Dahua Cameras Stuck on 192.168.1.108 During Initialization

Published by John on November 15, 2024 Under Security Camera Systems

Recently, while working on a Dahua CCTV Camera system, I ran into an issue initializing cameras via the NVR where even with DHCP enabled during the setup process, the cameras were stuck on the default IP address of 192.168.1.108 after being initialized.

Short on time, here is the solution:

  1. During initialization on the NVR, select the Static IP option and enter the correct IP Range and Gateway, using an IP that is not in use.
  2. After changing the IP on the initialization screen, switch to the DHCP option.
  3. Click next to finish camera initialization and when it is finished, it should have an IP Address provided by the DHCP server.

With this particular NVR, the cameras ship with a default IP of 192.168.1.108 and you can initialize them directly via the network video recorder, which changes the default password and also allows you to set the IP of the camera at the same time.

For this particular setup, the network is not using a 192.168.1.X network range and the router is being used to manage IP’s, by using DHCP and then setting static/reserved IP addresses on the router level.

However, I ran into an issue where when selecting DHCP during the initialization, the initialization would work and after selecting DHCP, the option to change the IP address would go away. However, the IP address of the camera’s IP Address would remain at 192.168.1.108 after it was initialized.

On the router level, I observed that a DHCP lease was handed out for the camera, which was obvious by looking at the MAC Address, and it was in the correct range. However, the camera itself remained stuck at 192.168.1.108. Rebooting the camera and resetting the camera had no effect on this.

If a static IP was selected during initialization, it would work correctly, However, I did not want to use static IP’s on the NVR level and would prefer to handle this on the router side of things.

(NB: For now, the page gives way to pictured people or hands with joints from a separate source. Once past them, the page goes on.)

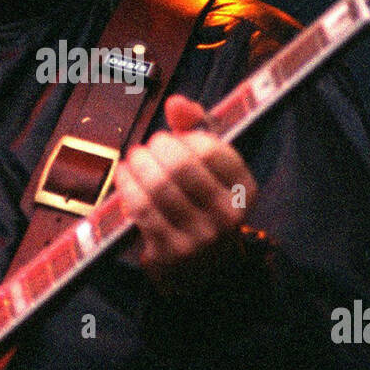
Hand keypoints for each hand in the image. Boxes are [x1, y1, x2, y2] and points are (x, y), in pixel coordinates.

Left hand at [113, 93, 258, 296]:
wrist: (200, 268)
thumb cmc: (201, 203)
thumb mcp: (210, 167)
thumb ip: (197, 128)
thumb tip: (176, 101)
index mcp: (244, 190)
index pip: (210, 149)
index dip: (183, 136)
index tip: (172, 137)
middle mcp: (228, 216)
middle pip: (181, 166)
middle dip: (156, 149)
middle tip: (147, 148)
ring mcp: (201, 237)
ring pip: (158, 187)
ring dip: (137, 166)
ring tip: (133, 159)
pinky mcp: (173, 252)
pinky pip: (142, 210)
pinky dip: (127, 187)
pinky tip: (124, 177)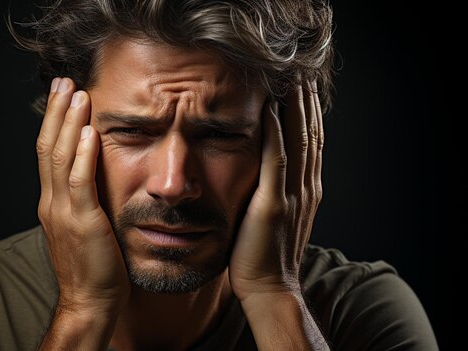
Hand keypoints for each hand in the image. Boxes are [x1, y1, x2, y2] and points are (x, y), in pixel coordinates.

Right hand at [37, 77, 129, 316]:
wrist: (89, 300)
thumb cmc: (91, 265)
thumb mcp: (80, 225)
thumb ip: (81, 199)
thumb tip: (92, 172)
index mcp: (50, 202)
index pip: (47, 153)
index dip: (53, 122)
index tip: (61, 96)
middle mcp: (51, 202)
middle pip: (48, 148)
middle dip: (56, 112)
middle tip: (64, 81)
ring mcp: (63, 212)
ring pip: (60, 158)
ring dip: (69, 124)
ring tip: (77, 94)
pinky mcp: (82, 222)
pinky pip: (80, 183)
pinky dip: (83, 155)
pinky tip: (88, 132)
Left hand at [229, 80, 322, 301]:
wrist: (269, 288)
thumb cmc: (264, 254)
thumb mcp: (276, 216)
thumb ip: (277, 190)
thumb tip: (267, 169)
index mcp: (306, 188)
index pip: (310, 140)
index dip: (308, 111)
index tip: (301, 84)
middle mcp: (305, 186)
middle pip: (309, 133)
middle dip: (306, 100)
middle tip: (300, 69)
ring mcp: (291, 195)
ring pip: (298, 140)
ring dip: (295, 106)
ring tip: (291, 77)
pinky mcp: (273, 204)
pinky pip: (276, 160)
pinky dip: (275, 131)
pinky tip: (270, 108)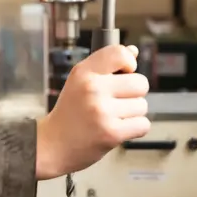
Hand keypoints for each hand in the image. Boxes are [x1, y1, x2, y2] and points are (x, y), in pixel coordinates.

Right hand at [35, 44, 149, 179]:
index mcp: (83, 72)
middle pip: (140, 82)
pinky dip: (134, 129)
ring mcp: (102, 111)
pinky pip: (142, 124)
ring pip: (142, 105)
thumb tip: (133, 51)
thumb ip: (106, 65)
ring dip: (132, 113)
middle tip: (115, 102)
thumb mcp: (80, 82)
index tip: (123, 74)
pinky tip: (117, 128)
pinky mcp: (112, 132)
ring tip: (112, 117)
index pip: (120, 53)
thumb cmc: (70, 113)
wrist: (53, 144)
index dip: (129, 63)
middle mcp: (92, 88)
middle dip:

While it is possible to directly connect to the camera by changing your computer’s IP address to match the 192.168.1.X range, using their camera config tool on your laptop, manually setting the IP to be static instead of using DHCP, or, of course, just changing the IP range of the router to match, my preference was to do it all on the NVR and initialize multiple cameras at once.

The Fix

After some debugging, I found a work around that fixed the issue:

  1. When setting the IP and with static selected, enter an IP address and Gateway that matches your IP range and is not currently in use. On this particular setup, there are around 50 ips outside of the DHCP pool, so I just use one of those.
  2. Next, change the option from static to DHCP and click ‘Next’
  3. The camera should go offline briefly and when it comes back, use the correct DHCP address provided by the router’s DHCP server.